Passage for review: Begin

Earlier this year, Walking Dead actor Kevin Zegers posted a video on Instagram of his 3-year-old daughters talking to their mother, Jaime Feld, about their father’s alcoholism. In the video, captioned, “Learning em’ young,” Feld can be heard explaining to her kids that Zeger is attending an Alcoholics Anonymous meeting, and the girls say their father is an alcoholic. Some viewers were quick to judge Feld and Zegers for being so open with their young children about Zegers’ addiction, while others lauded their transparency and urged more parents to speak to their children about their own addictions and mental health issues. Considering that up to one in four children worldwide has a parent with a mental illness, what’s the right way to handle this?
Some parents choose not to disclose their illnesses to their kids because they believe they’re protecting them. But that’s changing: more parents are becoming open with their children as stigmas die down, according to alcoholism and substance abuse counselor Isaac Setton.
He says that when parents are open with their children, it allows the kids to realize they’re not to blame. This matters a lot, since research shows that open communication about mental illness helps to destigmatize these health issues and prevent generational mental illness.
Jennifer Marshall, co-founder of This is My Brave, a storytelling platform that aims to bring mental illness and addiction out of the shadows and into the spotlight, started sharing her experience with bipolar disorder in 2011 on her blog, Bipolar Mom Life. At the time, her two children were under the age of 3.

Passage for review: End
Information supplied: Begin

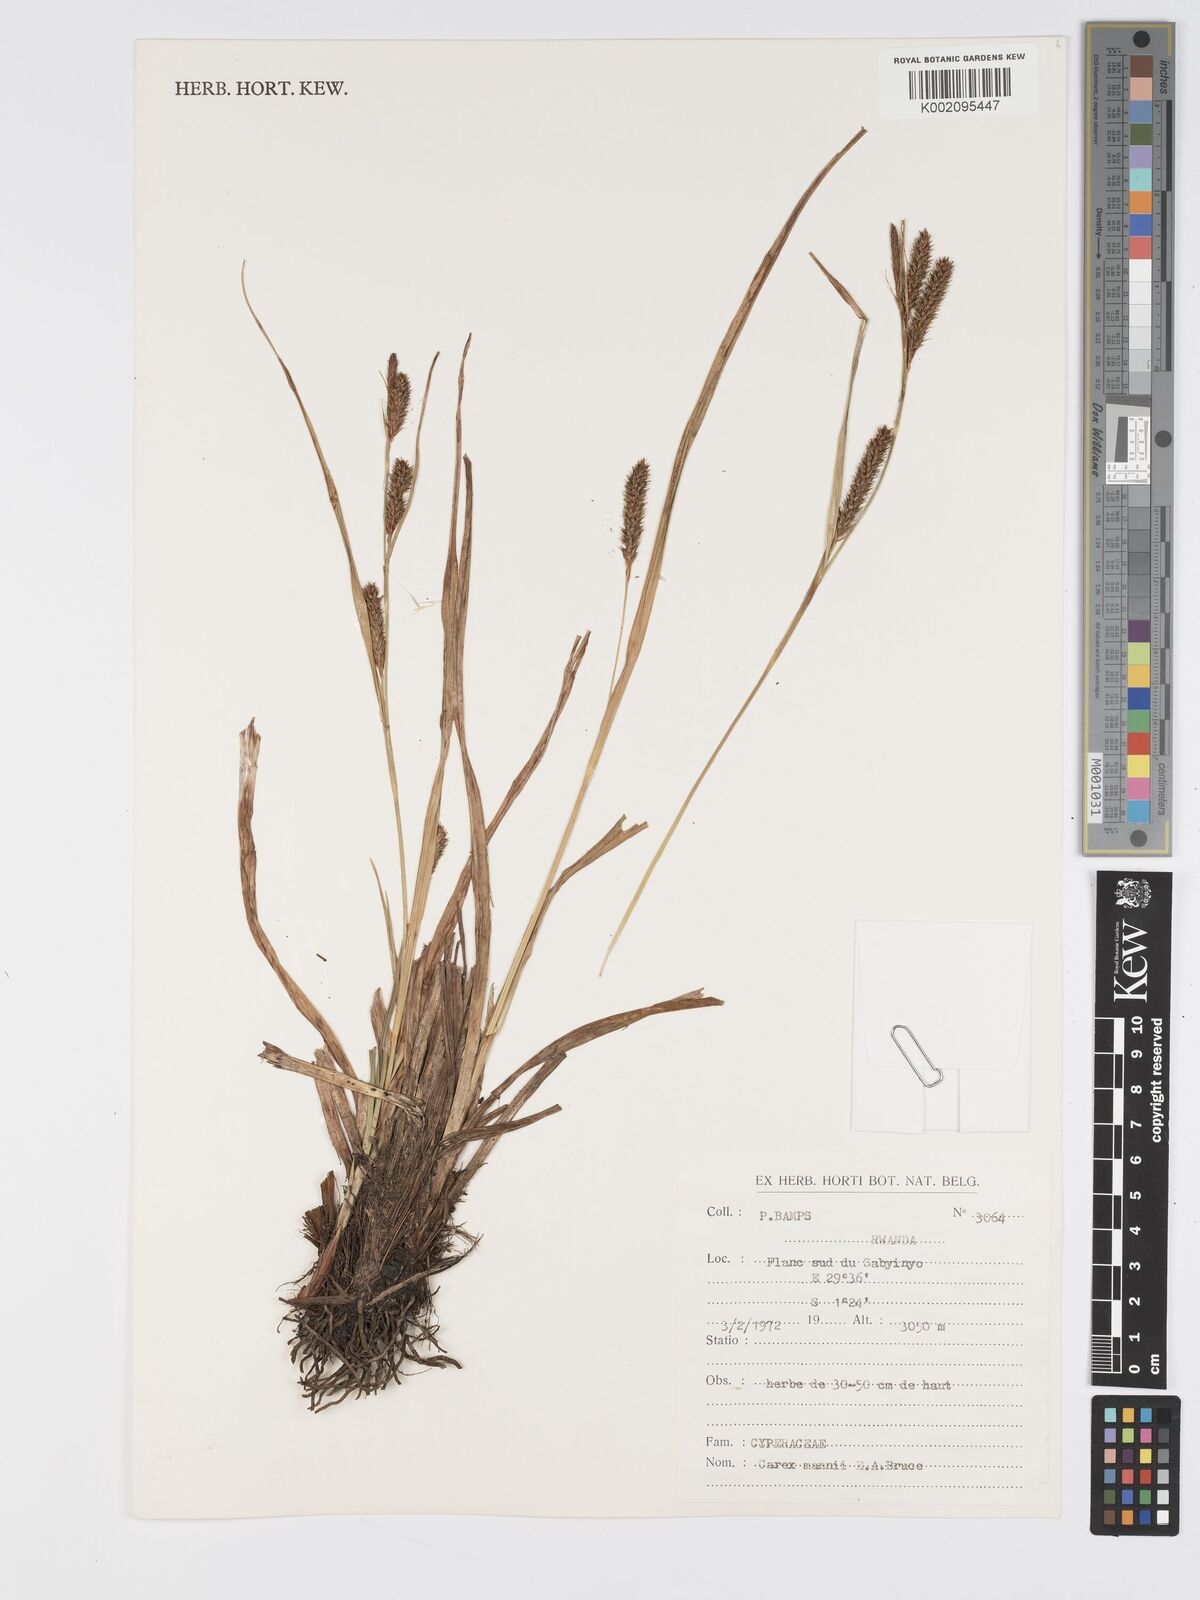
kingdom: Plantae
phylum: Tracheophyta
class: Liliopsida
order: Poales
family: Cyperaceae
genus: Carex
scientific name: Carex mannii
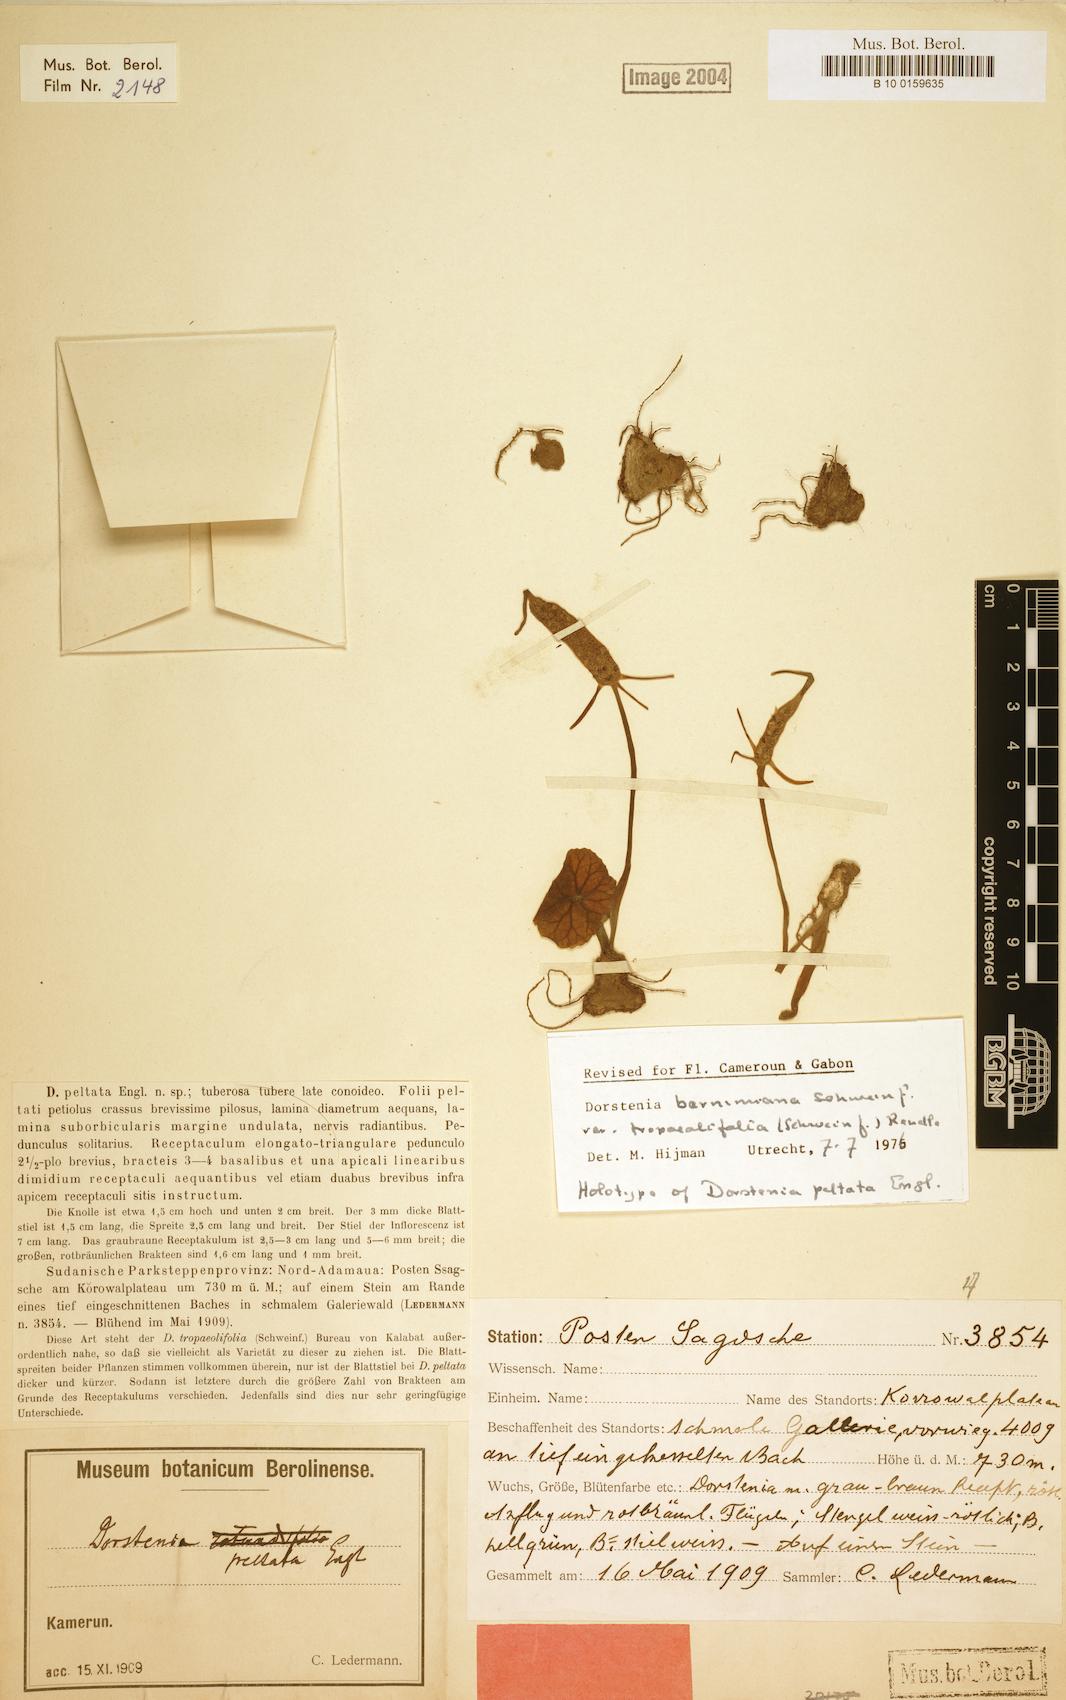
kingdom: Plantae
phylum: Tracheophyta
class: Magnoliopsida
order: Rosales
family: Moraceae
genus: Dorstenia
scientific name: Dorstenia barnimiana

Information supplied: End

Could you resume the piece on parents telling their children about mental illness and addiction, starting right after its last sentence, which says Marshall's two children were under the age of 3?

Now that Marshall’s full-time job is in mental health awareness and advocacy, her children, ages 8 and 10, are old enough to understand the importance of their mother’s work. “They’ve attended several shows and tell me often that they’re proud of me,” she says. She wanted to raise her children with open conversations about mental health so that they too could speak about the struggles they face and not feel ashamed or the need to hide.
University of California, Berkeley professor Stephen P. Hinshaw knows firsthand how damaging it is to live with family silence under the auspices of protecting kids. In his memoir, Another Kind of Madness: A Journey Through the Stigma and Hope of Mental Illness, he writes about his childhood growing up in a seemingly idyllic household with a philosopher father and an English instructor mom.
It wasn’t until his freshman year of college that he learned his father had been involuntarily sent to mental hospitals for what was thought to be schizophrenia.
“His lead doctor told him that if his two children (my sister and I) ever learned the reason, we’d be permanently destroyed. So he and our mom were forbidden from ever mentioning the topic,” he explains.
Until he knew the truth, this silence led Hinshaw to believe that he was to blame for his father’s absences. The silence also caused Hinshaw to experience parentification—that’s when a child is compelled to act as parent to their own parent or sibling, which can occur when children sense conflict but no explanation or emotional understanding is offered.
When a parent does disclose their illness to a child, Hinshaw says it should be “planned and relatively non-emotional.” Even though parents may feel they’re protecting their kids by withholding information, kids typically know that something is wrong. “Keeping silent just promotes internalization, resentment, or both,” he adds.
Experts like Dr. Barbara Howard, assistant professor of pediatrics at Johns Hopkins University, say that it’s best for parents to name their mental illness when sharing with their kids—this way, their child can understand the illness and signs to look out for.
Children want to hear that their parents are working to get better, even if they’ve been acting differently. “What thoughts have you had about why this happened?” is a good question to ask to gauge how your child is reacting and if they feel they are to blame for your recent outburst.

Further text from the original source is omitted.